Jekwu Anyaegbuna is a Nigerian writer. He won the 2012 Commonwealth Short Story Prize for Africa and the 2015 fiction fellowship of the Elizabeth Kostova Foundation for Creative Writing in Bulgaria. His fiction and poetry have been published in several literary journals including Granta, Prairie Schooner, Transition, The Massachusetts Review,among many others. He is currently enrolled in the MA Creative Writing Prose Fiction of the University of East Anglia, Norwich, England, where he is a recipient of the Miles Morland Foundation African Scholarship.
Jekwu spoke to the Enkare Editorial team about his short story, Little Entertainment Centres.
When I first read “Little Entertainment Centres” I was admittedly in shock. The story deals with so many sensitive subjects at once that I was initially overwhelmed. Tell us a little about your process making this story, and what it meant both for your craft, and personally to complete and share it. Which writers/thinkers informed your process? To whom would you compare your style?
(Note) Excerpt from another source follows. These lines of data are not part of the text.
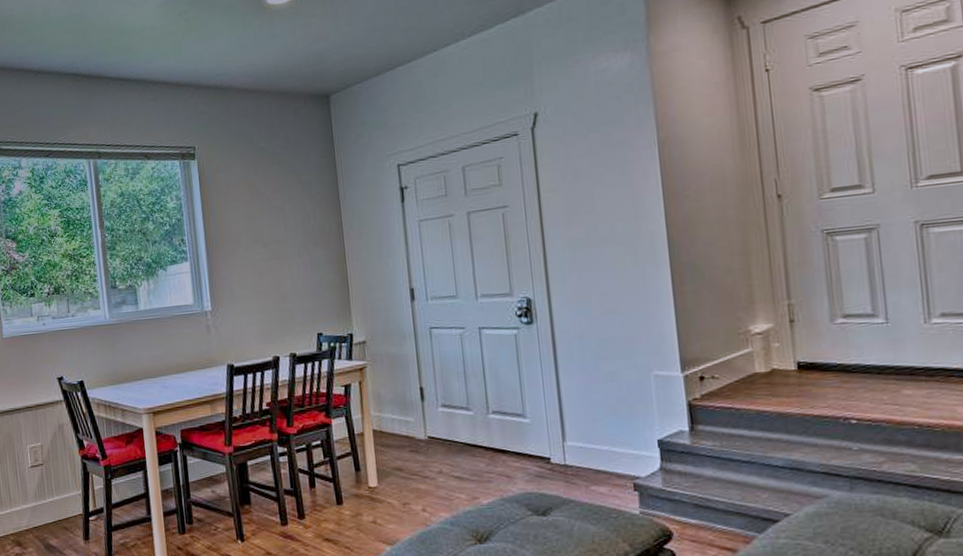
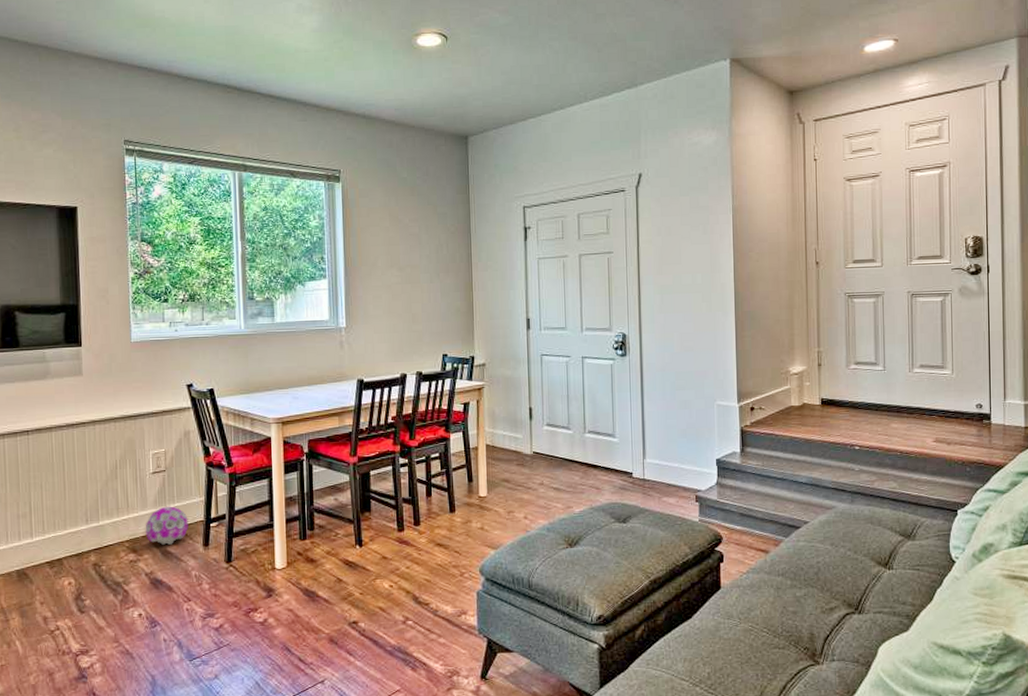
decorative ball: none [27,500,69,538] -> present [145,506,189,545]

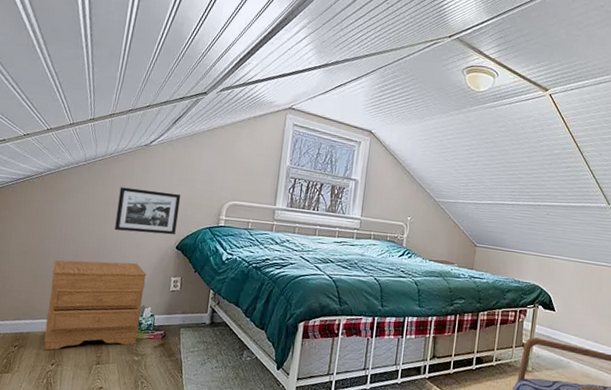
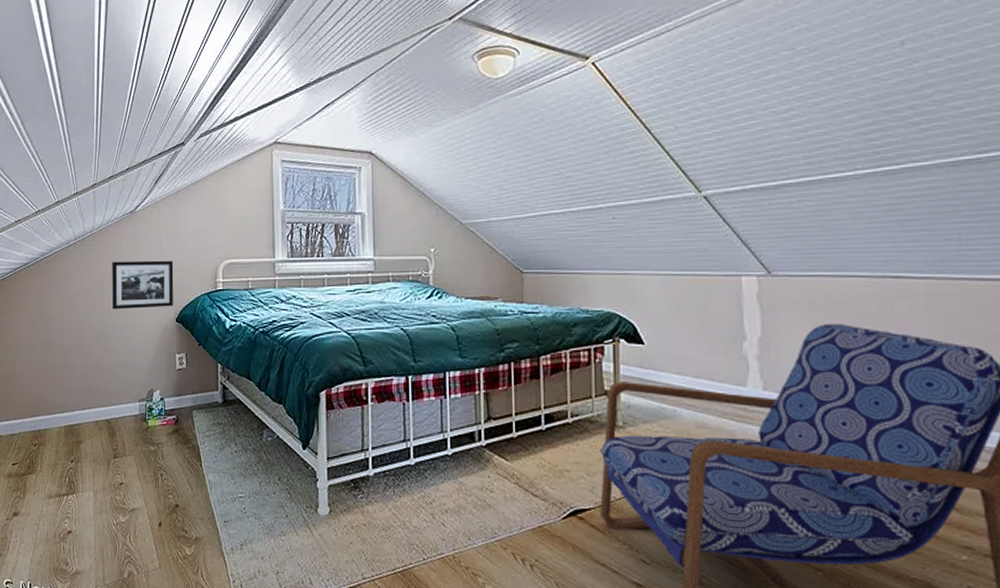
nightstand: present [43,260,147,350] -> none [59,342,151,447]

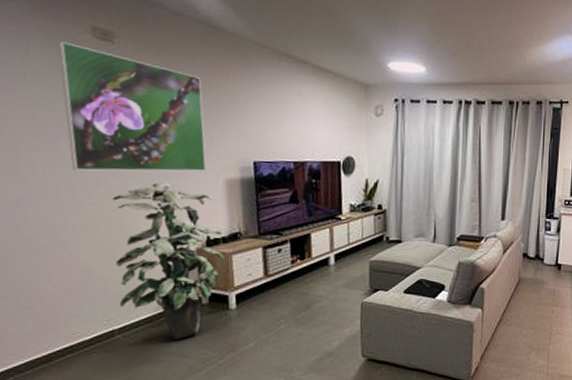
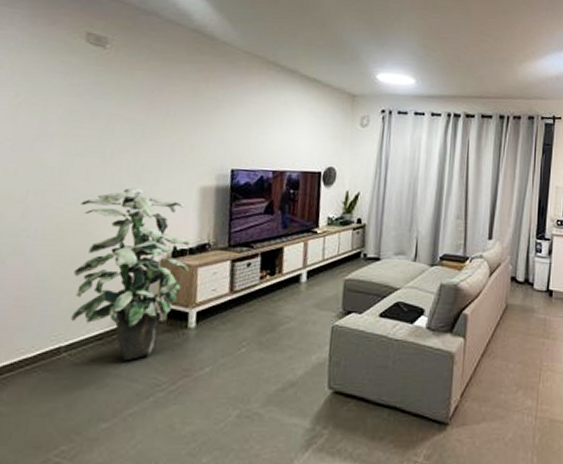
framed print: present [58,41,207,172] -> none [44,45,188,178]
First off, I condemn pedophilia in its entirety. It is an awful attraction to possess. This story is expository fiction meant to unravel the modus operandi of pedophiles in our society, so that people would know and be watchful. The story is fiction, fiction, fiction, not a nonfiction essay. It is an imagined reality. The protagonist has a warped brain, extremely disgusting in its entirety. I was also shocked writing him, but I felt he had to be written.